July 28, 2015
July 28, 2015 will mark the 100th anniversary of the first US occupation of Haiti. The occupation lasted 19 years, from 1915 to 1934. It was a turning point in the history of Haiti, a turning point that jolted the country into a steeper downfall under the boots of US imperialist domination. These days, because of this centenary, we have the opportunity to reflect more thoroughly on these events. While we are engaged in these reflections, as we are condemning all the aggressions, murders, expropriations, repression, exploitation, abuse and criminal injustice of the occupying forces, it would also be worthwhile to ponder what factors facilitated the occupation, how the degradation of the Haitian social formation opened the doors to the occupation: “even rotten teeth can chew soft food”.
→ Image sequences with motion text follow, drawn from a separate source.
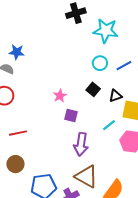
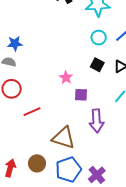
red line: (18, 133) -> (32, 112), moved
brown circle: (15, 164) -> (37, 163), moved
brown triangle: (86, 176) -> (64, 138), moved

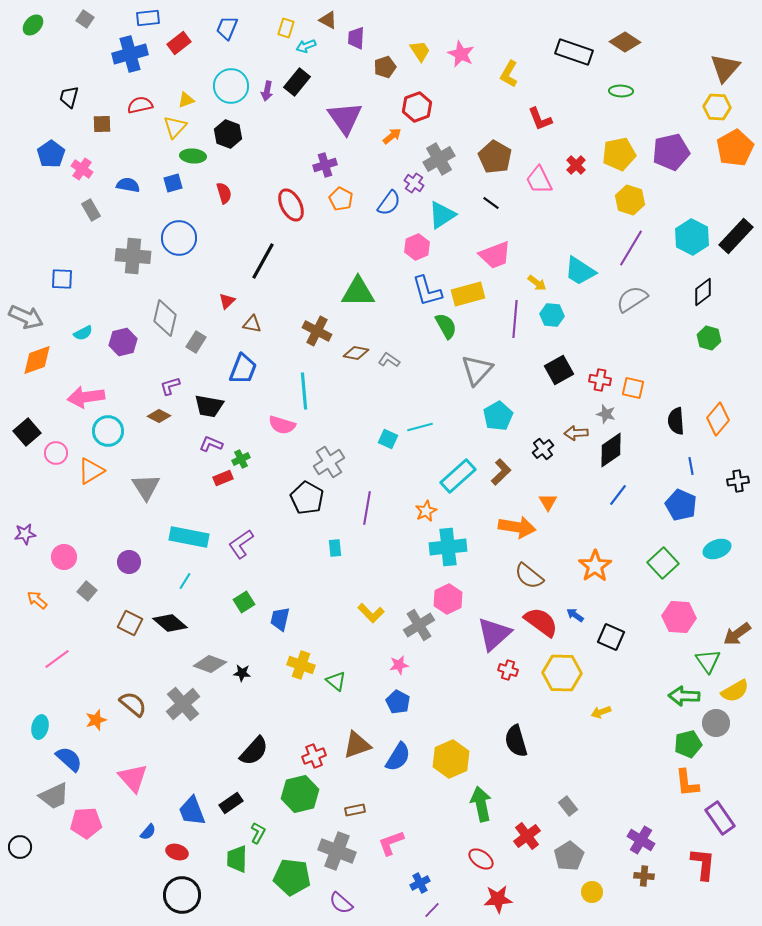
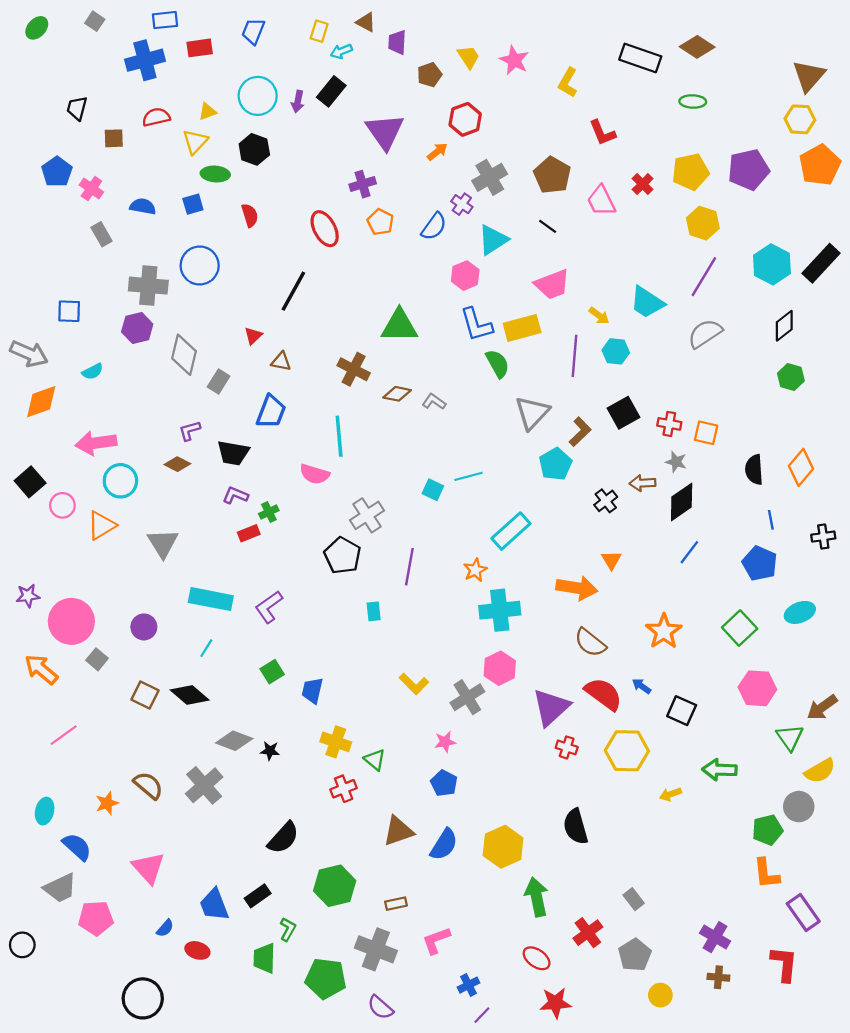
red rectangle: (179, 43) -> (200, 48), turned 30
purple hexagon: (123, 342) -> (137, 328), moved
brown L-shape: (501, 472) -> (580, 432), moved
pink circle: (64, 557) -> (71, 621), size x1.6
orange arrow: (37, 600) -> (41, 669), size x1.5
green arrow: (684, 696) -> (720, 770), moved
red cross: (314, 756) -> (344, 789), moved
black circle: (182, 895) -> (143, 998), moved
On July 28, 1915, a squadron of about 400 marines (who had been aboard a US warship in the bay of Port-au-Prince, Haiti’s capital) landed in Bizoton, close to the capital, and took over the country. According to Suzy Castor’s book “The US Occupation of Haiti”, the Haitian military’s resistance was sporadic and limited to just a few places. The vast majority of Haitian forces surrendered. In all, the occupation began with a force of 2,200 marines. This force was reduced to about 1,000 soldiers for most of the occupation. It was supplemented by a local gendarmerie of about 3,000 Haitian recruits under the command of US officers. This gendarmerie was the main force responsible for the US occupation.
It was the Cacos (mostly poor peasants, poorly armed mostly with machetes) under the leadership of Charlemagne Péralte and Benoit Battraville, who waged the main resistance struggle against the occupation forces. Even though there were many other fields of resistance, particularly from workers in plantations that were set up by US agro-industrial firms (Plantation Dauphin, SHADA, HASCO…), or workers in the ports loading and unloading products, and even petty bourgeois intellectuals who stood up and denounced the occupation (mostly in the cities), it was really the poor peasants who waged the strongest resistance against the occupation. Poor peasants were mobilized because they were expropriated from their land, and they were forced to work in slave-like conditions in chain gangs building roads for the occupying forces. In the South, there was the resistance of the Lamontagne and Marchaterre regions, but there was resistance everywhere against the exactions of the occupation forces. The North, the West and the Central Plateau were the main areas of resistance where the armed struggle of the Cacos was rooted.